The International Monetary Fund (IMF) said Wednesday that some Gulf countries will face financial problems in five years' time due to their increasing fiscal deficits amid low oil prices.
In its Middle East and Central Asia Regional Economic Outlook report published Wednesday, the Washington-based international organisation said the oil price slump has increased the urgency for oil exporting countries to adjust their fiscal policies.
"Apart from Kuwait, Qatar, and the United Arab Emirates, under current policies, countries would run out of buffers in less than five years because of large fiscal deficits," IMF warned in the report.
"Fiscal deficits are expected to be 13 percent of GDP in the Gulf Cooperation Council [GCC] in 2015," the report said.
Moreover, the IMF expects the world's biggest oil exporter Saudi Arabia to run a deficit of more than 20 percent of its GDP in 2015.
"Only Kuwait and Qatar will have a surplus this year, after accounting for estimated income from their sovereign wealth funds," the organisation said.

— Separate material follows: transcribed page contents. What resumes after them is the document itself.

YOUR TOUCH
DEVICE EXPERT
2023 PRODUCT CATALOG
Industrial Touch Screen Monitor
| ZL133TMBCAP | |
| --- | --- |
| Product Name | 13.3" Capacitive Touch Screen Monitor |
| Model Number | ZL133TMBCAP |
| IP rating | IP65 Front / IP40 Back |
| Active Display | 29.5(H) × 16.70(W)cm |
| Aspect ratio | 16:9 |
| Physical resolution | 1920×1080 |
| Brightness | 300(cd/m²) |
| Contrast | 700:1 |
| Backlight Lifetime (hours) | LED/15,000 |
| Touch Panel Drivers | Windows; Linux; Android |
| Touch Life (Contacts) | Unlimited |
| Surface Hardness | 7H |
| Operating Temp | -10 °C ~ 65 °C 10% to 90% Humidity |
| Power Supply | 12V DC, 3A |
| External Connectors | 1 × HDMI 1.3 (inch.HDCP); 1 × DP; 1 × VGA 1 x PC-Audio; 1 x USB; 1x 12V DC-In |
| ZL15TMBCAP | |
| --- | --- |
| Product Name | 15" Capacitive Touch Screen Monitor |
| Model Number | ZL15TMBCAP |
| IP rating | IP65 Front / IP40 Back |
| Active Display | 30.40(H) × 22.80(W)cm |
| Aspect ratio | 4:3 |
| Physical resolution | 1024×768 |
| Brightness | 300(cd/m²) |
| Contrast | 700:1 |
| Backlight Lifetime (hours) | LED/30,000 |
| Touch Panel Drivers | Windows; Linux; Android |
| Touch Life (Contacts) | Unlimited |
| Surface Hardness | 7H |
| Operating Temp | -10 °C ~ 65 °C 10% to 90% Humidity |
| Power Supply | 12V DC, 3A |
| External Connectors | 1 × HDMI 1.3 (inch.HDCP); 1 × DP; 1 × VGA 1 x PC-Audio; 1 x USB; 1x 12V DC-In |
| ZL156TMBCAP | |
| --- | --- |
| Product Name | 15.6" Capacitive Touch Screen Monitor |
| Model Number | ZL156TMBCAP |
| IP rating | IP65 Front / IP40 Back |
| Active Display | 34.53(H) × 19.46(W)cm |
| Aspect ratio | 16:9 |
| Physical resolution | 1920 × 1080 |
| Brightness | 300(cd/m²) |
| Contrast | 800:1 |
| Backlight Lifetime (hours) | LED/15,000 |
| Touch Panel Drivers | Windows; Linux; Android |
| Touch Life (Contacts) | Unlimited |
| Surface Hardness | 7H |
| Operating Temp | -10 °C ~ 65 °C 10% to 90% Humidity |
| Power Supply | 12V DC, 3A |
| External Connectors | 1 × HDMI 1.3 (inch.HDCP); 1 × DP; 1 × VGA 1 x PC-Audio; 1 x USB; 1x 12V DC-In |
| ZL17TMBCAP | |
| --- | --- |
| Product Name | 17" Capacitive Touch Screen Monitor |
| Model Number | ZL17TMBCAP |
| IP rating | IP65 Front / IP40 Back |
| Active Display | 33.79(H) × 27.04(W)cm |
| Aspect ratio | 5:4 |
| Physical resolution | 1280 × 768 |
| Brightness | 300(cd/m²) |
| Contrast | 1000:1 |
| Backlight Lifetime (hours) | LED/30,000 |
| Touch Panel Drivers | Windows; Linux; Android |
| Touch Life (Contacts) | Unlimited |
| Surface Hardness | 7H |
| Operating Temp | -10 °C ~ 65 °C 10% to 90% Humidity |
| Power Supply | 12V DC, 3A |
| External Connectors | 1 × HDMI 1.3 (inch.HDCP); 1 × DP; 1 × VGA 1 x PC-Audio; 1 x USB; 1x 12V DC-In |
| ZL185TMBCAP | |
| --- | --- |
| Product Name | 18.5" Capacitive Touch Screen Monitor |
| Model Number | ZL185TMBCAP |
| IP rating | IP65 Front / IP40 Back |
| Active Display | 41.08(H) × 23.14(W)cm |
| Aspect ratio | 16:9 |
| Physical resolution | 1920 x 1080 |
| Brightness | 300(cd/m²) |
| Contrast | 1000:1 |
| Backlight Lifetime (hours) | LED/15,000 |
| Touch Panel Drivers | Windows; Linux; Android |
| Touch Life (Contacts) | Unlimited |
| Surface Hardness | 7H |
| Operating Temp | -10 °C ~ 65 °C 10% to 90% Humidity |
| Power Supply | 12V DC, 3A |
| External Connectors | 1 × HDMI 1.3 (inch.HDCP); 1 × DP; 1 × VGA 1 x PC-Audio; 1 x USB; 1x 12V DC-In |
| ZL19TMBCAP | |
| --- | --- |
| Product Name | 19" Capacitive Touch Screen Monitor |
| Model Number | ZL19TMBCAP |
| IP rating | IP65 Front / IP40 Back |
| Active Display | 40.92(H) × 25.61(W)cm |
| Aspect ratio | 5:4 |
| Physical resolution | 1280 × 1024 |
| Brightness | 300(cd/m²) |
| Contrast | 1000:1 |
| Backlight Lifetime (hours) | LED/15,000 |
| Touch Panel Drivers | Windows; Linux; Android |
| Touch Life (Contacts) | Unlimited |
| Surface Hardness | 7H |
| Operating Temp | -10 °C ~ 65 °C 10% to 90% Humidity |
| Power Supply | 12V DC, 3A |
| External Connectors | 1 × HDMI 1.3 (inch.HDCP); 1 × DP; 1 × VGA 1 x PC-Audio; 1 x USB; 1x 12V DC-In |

Noting that GCC countries' annual growth rate was 3.4 percent last year, the IMF said it forecasts this rate falling to 3.3 percent this year, and contracting to 2.8 percent next year.
"Because the oil price drop is likely to be large and persistent, oil exporters will need to adjust their spending and revenue policies to secure fiscal sustainability," IMF advised in its report.
The organisation listed non-oil taxation, energy pricing, and reforms on public investment management as other remedies for GCC countries, and stressed that faster progress is needed to develop plans to strengthen their fiscal positions.